The recent rush to adopt XML can be attributed in part to the hope that the static typing provided by DTDs (or more sophisticated mechanisms such as XML-Schema) will improve the robustness of data exchange and processing. However, although XML documents can be checked for conformance with DTDs, current XML processing languages offer no way of verifying that programs operating on XML structures will always produce conforming outputs.

In previous work, we have designed and implemented a domain-specific language for XML processing, called XDuce. The main novelties of XDuce are:

• 1) A type system based on REGULAR EXPRESSION TYPES. Regular expression types are a natural generalization of DTDs, describing structures in XML documents using regular expression operators (*, ?, |, etc.) and supporting a powerful form of subtyping.
• 2) A corresponding mechanism for REGULAR EXPRESSION PATTERN MATCHING, which supports concise "grep-style" patterns for extracting information from inside structured sequences.
The lessons learned from XDuce are now being incorporated in a new language, called Xtatic, whose design focuses on smooth integration of these novel XML-processing features into mainstream, object-oriented languages such as C#. The current vision is that Xtatic will be engineered as a lightweight extension to C#, offering native support for regular expression types and patterns and completely interoperable at the binary level with ordinary C# programs and APIs.

### Principles of Synchronization

#### Slides in pdf

Increased mobility -- of programs between computers, computers between locations, and computers between users -- leads to increased replication, which leads to inconsistency, which leads to a broad (and growing) range of synchronization technologies.
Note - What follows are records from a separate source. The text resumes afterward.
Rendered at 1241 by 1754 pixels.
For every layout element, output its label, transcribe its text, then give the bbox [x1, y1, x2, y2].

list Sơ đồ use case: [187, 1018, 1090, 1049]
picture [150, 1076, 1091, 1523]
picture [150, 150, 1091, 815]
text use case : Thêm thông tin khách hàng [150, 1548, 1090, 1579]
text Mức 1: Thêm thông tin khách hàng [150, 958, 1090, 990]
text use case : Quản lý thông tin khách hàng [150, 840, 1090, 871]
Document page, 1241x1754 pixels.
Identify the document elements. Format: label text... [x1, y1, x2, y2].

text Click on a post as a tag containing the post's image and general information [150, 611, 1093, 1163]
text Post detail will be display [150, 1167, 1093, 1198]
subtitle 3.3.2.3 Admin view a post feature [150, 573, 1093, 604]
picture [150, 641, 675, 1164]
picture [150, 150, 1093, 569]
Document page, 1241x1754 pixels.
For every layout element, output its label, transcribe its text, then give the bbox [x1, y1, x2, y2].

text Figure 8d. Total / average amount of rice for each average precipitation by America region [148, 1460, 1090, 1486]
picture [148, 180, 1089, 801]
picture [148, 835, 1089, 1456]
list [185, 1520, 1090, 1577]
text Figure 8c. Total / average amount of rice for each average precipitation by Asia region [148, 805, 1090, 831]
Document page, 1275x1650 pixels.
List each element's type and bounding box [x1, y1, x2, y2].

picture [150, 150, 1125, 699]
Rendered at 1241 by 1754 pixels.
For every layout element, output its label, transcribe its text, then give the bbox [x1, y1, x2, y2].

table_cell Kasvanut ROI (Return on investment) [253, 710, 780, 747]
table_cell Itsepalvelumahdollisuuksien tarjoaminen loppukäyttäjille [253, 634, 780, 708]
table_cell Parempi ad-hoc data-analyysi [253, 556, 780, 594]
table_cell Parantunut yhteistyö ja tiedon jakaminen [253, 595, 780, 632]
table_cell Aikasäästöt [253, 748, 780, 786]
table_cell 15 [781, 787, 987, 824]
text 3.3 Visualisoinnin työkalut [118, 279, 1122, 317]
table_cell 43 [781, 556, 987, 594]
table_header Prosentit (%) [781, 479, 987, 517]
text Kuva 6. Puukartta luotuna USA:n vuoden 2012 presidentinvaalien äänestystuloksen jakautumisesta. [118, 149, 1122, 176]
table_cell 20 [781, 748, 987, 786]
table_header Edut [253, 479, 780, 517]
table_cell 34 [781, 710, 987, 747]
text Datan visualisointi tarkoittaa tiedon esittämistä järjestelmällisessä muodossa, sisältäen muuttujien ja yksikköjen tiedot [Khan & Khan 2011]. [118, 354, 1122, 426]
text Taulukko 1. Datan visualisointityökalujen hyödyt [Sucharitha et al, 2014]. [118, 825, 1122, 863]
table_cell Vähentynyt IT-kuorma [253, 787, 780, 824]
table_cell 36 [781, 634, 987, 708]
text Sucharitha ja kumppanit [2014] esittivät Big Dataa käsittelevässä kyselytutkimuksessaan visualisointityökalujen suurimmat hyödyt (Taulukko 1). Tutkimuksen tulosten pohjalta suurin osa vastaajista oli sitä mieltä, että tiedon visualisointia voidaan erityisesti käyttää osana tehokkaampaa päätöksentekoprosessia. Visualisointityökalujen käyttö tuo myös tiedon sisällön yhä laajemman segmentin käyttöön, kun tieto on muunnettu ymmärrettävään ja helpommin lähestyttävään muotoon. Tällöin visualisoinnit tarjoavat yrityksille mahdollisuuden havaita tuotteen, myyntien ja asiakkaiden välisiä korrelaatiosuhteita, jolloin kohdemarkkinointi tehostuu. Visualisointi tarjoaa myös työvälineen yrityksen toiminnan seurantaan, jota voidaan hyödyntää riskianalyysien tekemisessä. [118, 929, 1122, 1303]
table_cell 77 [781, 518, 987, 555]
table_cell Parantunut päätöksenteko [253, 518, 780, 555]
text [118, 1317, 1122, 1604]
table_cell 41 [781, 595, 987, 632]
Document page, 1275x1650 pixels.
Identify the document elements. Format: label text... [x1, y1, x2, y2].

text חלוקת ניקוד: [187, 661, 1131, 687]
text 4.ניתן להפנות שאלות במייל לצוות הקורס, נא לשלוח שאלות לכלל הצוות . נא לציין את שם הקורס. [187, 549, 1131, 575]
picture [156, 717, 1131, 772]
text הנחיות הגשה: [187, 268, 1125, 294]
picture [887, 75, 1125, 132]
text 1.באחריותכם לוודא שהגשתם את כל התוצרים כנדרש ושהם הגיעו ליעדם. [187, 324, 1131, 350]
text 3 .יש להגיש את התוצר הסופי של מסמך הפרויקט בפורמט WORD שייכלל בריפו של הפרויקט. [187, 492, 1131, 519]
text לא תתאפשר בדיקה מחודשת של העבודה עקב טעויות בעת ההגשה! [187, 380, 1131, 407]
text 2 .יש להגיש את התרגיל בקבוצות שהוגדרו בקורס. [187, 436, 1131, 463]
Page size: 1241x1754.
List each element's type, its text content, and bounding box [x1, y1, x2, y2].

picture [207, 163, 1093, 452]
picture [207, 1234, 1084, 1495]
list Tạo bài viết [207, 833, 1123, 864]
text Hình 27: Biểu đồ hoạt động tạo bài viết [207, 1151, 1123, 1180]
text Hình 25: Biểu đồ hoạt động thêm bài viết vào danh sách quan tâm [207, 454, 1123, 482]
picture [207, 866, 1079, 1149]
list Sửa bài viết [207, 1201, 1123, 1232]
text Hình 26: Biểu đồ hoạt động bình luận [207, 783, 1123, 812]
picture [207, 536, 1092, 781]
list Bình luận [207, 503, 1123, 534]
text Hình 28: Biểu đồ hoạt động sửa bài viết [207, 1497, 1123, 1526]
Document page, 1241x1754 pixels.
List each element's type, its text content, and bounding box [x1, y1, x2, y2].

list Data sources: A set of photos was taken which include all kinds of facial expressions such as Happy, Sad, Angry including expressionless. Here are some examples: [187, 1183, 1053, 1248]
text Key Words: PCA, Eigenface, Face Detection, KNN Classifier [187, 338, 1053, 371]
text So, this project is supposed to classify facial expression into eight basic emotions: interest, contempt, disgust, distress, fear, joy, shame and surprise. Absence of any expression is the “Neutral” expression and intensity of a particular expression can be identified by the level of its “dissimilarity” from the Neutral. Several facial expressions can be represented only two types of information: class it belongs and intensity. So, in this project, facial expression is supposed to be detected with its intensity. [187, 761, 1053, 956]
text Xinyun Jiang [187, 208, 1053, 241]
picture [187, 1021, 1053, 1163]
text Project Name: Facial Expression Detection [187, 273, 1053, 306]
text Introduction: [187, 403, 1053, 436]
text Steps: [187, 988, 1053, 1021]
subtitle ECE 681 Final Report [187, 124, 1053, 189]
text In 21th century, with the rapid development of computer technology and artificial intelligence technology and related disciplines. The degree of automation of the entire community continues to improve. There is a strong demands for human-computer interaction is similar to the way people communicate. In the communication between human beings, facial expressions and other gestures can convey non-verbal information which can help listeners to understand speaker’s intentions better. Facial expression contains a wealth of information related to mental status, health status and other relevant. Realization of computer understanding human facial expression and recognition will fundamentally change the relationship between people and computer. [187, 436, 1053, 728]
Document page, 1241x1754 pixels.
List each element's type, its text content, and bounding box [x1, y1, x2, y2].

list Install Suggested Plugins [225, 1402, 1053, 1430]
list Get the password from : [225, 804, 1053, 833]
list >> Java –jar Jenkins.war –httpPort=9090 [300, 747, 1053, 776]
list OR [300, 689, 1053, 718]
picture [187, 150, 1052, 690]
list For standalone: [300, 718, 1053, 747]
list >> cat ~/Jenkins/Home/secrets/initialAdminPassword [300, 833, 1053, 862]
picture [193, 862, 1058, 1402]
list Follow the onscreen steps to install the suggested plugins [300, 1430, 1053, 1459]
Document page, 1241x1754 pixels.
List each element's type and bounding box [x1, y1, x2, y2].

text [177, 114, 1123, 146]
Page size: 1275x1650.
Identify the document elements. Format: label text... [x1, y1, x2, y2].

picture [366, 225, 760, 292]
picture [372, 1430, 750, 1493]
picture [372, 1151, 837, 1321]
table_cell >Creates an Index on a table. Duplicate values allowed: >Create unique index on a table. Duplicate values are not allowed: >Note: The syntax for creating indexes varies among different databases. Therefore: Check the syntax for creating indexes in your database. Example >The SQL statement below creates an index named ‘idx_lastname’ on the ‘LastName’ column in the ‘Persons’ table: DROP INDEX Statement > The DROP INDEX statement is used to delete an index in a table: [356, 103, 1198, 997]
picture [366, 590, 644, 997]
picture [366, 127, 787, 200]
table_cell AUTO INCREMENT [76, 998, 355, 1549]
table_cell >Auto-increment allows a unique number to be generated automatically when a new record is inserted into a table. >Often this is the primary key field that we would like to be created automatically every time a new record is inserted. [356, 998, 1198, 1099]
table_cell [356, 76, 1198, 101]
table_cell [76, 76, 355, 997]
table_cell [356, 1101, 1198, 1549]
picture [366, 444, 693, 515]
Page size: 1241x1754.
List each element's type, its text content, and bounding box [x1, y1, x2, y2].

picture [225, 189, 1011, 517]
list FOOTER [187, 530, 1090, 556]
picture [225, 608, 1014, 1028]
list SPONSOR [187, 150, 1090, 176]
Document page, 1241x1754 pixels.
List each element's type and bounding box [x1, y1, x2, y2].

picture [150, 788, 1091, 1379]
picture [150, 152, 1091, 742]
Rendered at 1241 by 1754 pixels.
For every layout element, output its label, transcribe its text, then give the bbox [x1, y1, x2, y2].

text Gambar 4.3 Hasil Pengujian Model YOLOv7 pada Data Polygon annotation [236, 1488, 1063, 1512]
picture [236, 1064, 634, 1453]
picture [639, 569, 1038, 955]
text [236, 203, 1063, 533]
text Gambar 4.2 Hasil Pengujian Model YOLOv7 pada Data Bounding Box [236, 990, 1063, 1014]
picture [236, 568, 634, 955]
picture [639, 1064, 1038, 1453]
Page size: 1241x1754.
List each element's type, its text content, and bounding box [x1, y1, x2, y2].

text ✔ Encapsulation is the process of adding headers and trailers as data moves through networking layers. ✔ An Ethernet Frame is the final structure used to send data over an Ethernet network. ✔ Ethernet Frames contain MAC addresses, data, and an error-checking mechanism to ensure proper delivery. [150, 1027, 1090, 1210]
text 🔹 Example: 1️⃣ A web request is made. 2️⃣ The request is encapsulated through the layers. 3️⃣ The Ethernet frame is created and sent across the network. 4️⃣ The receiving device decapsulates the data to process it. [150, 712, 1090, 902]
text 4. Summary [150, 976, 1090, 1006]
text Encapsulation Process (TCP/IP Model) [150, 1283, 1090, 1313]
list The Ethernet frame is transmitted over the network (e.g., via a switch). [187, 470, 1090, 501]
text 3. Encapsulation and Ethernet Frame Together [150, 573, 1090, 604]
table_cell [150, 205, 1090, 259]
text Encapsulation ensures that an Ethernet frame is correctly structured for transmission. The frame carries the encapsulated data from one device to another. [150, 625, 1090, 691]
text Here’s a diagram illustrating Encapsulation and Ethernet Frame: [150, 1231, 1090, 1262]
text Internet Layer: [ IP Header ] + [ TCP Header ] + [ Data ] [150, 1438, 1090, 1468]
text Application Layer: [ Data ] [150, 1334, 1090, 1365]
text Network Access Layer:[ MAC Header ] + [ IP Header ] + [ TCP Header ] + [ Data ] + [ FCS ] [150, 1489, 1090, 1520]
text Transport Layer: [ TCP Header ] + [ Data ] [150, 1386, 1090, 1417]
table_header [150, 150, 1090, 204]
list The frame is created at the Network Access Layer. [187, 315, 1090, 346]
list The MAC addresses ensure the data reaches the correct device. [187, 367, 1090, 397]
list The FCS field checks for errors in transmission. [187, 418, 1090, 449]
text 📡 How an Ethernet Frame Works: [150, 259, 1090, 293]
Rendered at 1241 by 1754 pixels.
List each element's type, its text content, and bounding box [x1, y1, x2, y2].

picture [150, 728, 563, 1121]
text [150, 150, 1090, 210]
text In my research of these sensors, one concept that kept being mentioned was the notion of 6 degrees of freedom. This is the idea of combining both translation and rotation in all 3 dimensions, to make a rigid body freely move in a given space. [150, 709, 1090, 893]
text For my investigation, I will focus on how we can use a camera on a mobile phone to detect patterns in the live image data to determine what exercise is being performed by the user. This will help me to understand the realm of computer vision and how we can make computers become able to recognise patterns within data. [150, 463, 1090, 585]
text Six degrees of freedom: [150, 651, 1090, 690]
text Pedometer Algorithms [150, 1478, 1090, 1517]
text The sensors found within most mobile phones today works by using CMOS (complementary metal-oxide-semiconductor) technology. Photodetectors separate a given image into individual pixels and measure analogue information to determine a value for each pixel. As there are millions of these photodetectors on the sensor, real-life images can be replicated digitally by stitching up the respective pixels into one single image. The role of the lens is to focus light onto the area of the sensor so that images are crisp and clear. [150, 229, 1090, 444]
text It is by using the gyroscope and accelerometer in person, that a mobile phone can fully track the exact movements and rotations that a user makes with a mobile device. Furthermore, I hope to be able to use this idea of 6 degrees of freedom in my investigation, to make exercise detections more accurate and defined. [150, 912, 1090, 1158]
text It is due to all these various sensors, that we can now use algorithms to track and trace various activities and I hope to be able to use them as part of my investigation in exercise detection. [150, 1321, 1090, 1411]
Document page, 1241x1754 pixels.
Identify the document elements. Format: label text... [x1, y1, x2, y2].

These technologies are not only a fact of life; they are fascinating, and they raise a host of challenging scientific questions.

The goal of the Harmony project is to develop formal foundations and an implementation architecture for a universal synchronizer -- a generic tool that can synchonize a wide variety of structured data with only very modest "programming" required for each new type of data. (E.g. it should be able to do a good job of synchronizing many kinds of XML databases, given only a standard schema plus a description of the locations of key fields.)

### Data-Object Modeling and Optimization (DOMO)

#### Slides in ppt

Current and future models for distributed applications such as web services, dynamic e-business and on-demand computing present new challenges to programmers and application developers. There is an increasing demand for building internet-scale distributed applications that are heterogeneous in their use of a wide variety of languages and systems for application components and individual processes. This requirement underscores the need for a universal interchange format among processes and services --- XML has emerged as the de facto standard for this purpose. However, current programming models have little support for XML both in terms of integrating XML data into an application as well as efficient algorithms for the processing of XML. The DOMO (Data-Object Modeling and Optimization) project at the T.J. Watson Research Center is focused on developing a programming model that simplifies the integration of XML data into applications, on application-level checking of XML integrity constraints, and on efficient algorithms for XML processing by applications.

### Overview of JAXB

#### Slides in ppt

JAXB (Java Architecture for XML Binding) is both a specification and its reference implementation from Sun. The stated goal of JAXB is to be a tool to transform an instance of W3C XML Schema to a Java package whose classes form a _customized_ object model for XML documents conforming to the schema. This talk will overview the Schema-to-Java mapping styles adopted by JAXB for mapping various Schema components. I will try to highlight difficulties faced by Schema-to-Java binding and list possible research opportunities.